Tuesday, April 17, 2007

Free kibbles

Heroic professor, holocaust survivor, dies protecting students.

Virginia Tech shooter is a a resident alien student. Used different name in grievance note. Bought gun in March - had serial number filed off. Police are too late. That's why they're called first responders. American citizens are always the first defenders, and we have to stop disarming them against the laws of nature and the constitution. European press blames Charlton Heston and the NRA. Really.

There are 4 million Iraqi refuges. This is another reason we have to win in Iraq - so these people can go home.

Rival Mexican drug cartels erupt in violence.

Italy tries US soldier in absentia. Soldier rejects jurisdiction.

British pound over $2. Dow all-time high.

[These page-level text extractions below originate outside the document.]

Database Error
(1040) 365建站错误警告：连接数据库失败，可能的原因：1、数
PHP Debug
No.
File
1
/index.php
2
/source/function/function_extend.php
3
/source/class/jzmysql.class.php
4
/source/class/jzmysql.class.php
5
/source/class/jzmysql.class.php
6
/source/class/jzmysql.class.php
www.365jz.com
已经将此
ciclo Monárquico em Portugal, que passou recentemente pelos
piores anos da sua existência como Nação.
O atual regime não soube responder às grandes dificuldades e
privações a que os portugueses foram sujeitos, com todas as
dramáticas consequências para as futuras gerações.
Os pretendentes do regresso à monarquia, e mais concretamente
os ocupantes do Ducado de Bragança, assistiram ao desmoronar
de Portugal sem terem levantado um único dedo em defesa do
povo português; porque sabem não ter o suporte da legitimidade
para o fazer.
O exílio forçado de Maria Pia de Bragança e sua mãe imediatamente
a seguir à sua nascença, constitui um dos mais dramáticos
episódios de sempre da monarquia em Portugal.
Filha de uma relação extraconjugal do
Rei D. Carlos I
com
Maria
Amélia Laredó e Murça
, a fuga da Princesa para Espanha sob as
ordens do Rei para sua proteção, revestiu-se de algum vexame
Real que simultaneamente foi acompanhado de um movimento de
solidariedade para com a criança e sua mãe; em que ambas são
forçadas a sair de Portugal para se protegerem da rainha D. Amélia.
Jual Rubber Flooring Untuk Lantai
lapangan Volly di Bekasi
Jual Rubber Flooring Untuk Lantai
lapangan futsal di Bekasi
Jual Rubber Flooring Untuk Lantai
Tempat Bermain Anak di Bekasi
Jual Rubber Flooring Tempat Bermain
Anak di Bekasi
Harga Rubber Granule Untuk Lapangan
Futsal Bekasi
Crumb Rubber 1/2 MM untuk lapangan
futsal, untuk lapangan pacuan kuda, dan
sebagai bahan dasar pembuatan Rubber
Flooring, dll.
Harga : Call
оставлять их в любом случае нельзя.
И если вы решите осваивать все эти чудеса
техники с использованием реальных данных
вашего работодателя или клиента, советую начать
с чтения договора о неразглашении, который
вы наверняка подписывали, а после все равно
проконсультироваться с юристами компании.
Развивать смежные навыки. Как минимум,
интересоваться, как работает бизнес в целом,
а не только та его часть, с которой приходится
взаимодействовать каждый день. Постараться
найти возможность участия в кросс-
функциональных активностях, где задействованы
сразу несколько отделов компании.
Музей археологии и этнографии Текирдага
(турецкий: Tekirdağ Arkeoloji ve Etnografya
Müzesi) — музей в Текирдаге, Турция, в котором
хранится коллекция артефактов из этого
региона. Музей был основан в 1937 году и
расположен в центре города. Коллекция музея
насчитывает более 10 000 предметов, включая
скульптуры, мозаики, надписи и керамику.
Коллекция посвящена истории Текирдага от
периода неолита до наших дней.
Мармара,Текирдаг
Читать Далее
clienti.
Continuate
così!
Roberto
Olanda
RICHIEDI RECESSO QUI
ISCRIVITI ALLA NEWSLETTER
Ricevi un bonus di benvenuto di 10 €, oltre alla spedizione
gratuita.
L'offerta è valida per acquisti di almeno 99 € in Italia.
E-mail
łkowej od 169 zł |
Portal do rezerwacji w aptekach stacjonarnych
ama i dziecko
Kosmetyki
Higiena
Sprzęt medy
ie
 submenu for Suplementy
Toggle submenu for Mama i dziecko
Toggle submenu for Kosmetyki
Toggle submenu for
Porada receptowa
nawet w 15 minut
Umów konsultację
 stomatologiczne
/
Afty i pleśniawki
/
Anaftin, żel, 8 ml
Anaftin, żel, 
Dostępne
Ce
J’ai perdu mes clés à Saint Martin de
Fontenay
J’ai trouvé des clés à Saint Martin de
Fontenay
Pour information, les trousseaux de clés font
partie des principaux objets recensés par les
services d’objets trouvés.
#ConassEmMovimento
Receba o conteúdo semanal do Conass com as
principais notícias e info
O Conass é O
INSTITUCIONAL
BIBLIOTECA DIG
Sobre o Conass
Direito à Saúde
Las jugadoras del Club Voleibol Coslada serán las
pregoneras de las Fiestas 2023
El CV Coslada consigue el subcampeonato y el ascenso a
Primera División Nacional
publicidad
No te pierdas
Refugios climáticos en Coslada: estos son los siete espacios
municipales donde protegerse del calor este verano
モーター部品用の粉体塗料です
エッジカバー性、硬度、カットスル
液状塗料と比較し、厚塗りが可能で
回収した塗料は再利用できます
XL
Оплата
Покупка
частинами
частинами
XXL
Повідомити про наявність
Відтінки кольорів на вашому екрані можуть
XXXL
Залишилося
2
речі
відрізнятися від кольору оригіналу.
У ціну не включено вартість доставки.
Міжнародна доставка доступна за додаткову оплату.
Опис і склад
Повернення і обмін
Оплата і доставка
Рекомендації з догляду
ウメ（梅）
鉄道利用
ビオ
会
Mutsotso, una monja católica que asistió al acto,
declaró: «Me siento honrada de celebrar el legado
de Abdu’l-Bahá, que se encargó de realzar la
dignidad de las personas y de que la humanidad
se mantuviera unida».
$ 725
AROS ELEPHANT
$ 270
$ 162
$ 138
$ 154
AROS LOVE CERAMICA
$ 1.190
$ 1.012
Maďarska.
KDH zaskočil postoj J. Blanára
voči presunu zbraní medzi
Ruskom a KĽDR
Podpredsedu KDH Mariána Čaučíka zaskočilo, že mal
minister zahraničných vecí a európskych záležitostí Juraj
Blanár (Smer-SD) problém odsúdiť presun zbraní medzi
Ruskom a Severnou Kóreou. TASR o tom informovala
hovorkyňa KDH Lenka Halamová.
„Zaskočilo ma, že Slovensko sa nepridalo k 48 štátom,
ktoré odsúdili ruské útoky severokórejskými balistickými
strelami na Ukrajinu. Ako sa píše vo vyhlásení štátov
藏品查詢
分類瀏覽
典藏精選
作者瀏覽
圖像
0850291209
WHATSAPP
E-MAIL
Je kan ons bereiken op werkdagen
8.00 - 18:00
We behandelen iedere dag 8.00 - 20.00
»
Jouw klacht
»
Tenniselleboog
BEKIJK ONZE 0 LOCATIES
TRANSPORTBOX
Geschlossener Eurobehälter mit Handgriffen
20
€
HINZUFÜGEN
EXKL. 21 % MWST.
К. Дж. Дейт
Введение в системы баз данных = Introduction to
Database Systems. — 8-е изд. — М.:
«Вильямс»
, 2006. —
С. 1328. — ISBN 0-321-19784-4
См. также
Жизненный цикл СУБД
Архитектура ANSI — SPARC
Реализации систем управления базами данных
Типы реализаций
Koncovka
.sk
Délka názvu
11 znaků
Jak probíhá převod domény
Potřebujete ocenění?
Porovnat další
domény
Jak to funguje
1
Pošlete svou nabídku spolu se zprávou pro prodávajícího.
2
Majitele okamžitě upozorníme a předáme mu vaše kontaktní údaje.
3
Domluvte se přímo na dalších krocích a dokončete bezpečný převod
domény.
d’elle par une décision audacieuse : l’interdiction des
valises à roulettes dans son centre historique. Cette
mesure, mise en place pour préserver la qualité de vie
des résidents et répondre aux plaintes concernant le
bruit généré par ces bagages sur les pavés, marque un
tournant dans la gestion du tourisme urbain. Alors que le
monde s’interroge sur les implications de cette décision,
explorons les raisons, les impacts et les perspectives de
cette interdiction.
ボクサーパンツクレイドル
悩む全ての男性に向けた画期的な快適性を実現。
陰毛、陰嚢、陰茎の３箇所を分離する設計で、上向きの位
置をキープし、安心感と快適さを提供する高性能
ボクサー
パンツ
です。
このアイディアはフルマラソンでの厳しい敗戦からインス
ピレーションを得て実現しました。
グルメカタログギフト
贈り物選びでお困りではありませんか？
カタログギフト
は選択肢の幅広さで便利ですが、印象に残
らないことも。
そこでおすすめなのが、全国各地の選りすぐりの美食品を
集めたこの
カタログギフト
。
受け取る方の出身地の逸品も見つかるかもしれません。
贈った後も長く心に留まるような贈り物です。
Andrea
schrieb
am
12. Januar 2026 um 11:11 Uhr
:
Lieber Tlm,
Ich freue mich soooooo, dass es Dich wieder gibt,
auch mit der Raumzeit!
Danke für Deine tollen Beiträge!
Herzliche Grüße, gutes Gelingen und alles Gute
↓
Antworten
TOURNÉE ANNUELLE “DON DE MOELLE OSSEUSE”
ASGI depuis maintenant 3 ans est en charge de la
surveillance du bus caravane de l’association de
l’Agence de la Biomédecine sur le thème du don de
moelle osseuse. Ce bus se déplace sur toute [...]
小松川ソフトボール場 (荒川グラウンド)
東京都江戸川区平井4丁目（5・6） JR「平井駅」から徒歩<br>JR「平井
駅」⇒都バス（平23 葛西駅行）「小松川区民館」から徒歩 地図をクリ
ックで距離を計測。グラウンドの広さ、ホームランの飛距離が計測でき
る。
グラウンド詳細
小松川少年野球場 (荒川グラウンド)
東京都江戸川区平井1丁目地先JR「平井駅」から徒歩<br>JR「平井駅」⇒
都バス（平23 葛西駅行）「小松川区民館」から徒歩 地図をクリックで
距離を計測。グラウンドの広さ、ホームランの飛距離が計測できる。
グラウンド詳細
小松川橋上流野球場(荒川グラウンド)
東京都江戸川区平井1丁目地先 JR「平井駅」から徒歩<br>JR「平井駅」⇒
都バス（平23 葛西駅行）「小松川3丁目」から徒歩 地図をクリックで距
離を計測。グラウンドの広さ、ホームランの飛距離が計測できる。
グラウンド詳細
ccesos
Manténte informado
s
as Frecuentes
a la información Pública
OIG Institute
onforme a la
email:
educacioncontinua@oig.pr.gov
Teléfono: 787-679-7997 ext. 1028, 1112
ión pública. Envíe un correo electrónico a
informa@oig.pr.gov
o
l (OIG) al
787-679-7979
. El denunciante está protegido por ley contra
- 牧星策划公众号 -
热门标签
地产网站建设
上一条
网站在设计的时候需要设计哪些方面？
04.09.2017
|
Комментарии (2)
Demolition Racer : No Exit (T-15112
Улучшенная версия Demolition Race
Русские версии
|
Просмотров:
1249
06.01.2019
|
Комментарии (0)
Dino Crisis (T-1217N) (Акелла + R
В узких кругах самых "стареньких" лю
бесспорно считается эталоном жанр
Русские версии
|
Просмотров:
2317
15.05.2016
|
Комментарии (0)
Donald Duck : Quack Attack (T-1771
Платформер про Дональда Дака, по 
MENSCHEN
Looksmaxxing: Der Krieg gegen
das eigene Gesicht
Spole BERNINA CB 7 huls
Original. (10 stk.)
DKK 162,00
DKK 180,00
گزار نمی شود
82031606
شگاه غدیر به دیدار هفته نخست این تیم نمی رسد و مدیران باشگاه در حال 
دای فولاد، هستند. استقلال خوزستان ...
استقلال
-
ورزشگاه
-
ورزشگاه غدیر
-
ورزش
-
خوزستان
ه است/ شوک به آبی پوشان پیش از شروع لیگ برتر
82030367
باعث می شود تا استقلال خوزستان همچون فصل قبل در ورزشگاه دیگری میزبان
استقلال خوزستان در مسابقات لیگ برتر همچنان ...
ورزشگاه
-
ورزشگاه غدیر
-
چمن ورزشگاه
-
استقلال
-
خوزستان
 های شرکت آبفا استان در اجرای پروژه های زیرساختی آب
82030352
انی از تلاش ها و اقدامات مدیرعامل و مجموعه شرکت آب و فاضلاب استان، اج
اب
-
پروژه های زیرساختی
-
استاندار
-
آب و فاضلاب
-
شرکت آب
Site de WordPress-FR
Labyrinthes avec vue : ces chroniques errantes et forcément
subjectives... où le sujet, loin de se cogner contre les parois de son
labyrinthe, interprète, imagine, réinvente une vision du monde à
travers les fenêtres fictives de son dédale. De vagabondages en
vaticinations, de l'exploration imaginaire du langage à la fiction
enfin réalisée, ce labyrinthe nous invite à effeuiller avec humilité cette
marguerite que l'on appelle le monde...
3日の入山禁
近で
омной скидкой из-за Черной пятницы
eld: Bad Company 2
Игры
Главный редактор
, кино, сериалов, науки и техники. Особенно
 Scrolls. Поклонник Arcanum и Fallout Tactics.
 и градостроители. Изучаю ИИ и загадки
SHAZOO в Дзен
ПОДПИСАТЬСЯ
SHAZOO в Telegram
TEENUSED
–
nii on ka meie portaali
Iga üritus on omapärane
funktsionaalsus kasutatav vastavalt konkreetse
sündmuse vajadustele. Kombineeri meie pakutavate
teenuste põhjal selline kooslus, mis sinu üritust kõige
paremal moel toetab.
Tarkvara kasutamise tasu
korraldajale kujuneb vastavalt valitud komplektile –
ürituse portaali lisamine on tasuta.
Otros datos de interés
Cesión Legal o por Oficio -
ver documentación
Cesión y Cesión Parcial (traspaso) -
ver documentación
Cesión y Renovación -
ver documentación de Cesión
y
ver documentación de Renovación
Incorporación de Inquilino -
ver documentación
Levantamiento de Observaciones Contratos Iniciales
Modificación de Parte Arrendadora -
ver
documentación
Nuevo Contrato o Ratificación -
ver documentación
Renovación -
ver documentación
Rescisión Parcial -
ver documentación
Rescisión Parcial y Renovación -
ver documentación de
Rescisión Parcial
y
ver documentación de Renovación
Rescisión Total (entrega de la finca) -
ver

Email scandal grows. If the White House really did delete emails in violation of the law, Democrats may finally extract their pound of flesh. They must be happy to have discovered an actual scandal instead of these pitiful manufactured media stories that have no substance.

Democrats plan to bring back the misnamed Fairness Doctrine in an attempt to shut down talk radio - a market in which liberals cannot compete because nobody wants to listen to them.

Misreporting on Attorney firings: Gonzales never said he was uninvolved - he said he was peripherally involved.

Reason on rewriting the tax code. Forget that; adopt the FairTax.

Orwellian overtones: Britain joins the US government in banning phrase "war on terror."

Lessons for hawks and doves from Eisenhower:
Eisenhower's attitude put him at odds with the hawks of both his time and ours; anyone speaking as categorically against preventive war today as he did in 1954 would be derided by mainstream Republicans as a "defeatocrat," waiting for America's enemies to gather strength and strike first. But the victor of World War II was assuredly no dove. He made clear his theoretical willingness to use nuclear weapons, he sent U.S. marines to Lebanon, and he said, "We do not escape war by surrendering on the installment plan." The best way to see Eisenhower is as neither hawk nor dove but, so to speak, as a reptile: a cold-blooded realist.
The fallacy of the hawks is that while our enemies gather power, we don't. America should always be gathering power faster than our enemies. Unfortunately, our titanic government keeps that from happening. By limiting the size and scope of government, adopting the FairTax, ending all government spending and restrictions that have destroyed our health care and education systems, America will experience growth unequaled in history - far outstripping any gathering of forces of our enemies.

The fallacy of the doves is that we can ignore real threats and surrender with no consequences. Unfortunately both hawks and doves work together to keep America from getting stronger through government reforms listed above and more.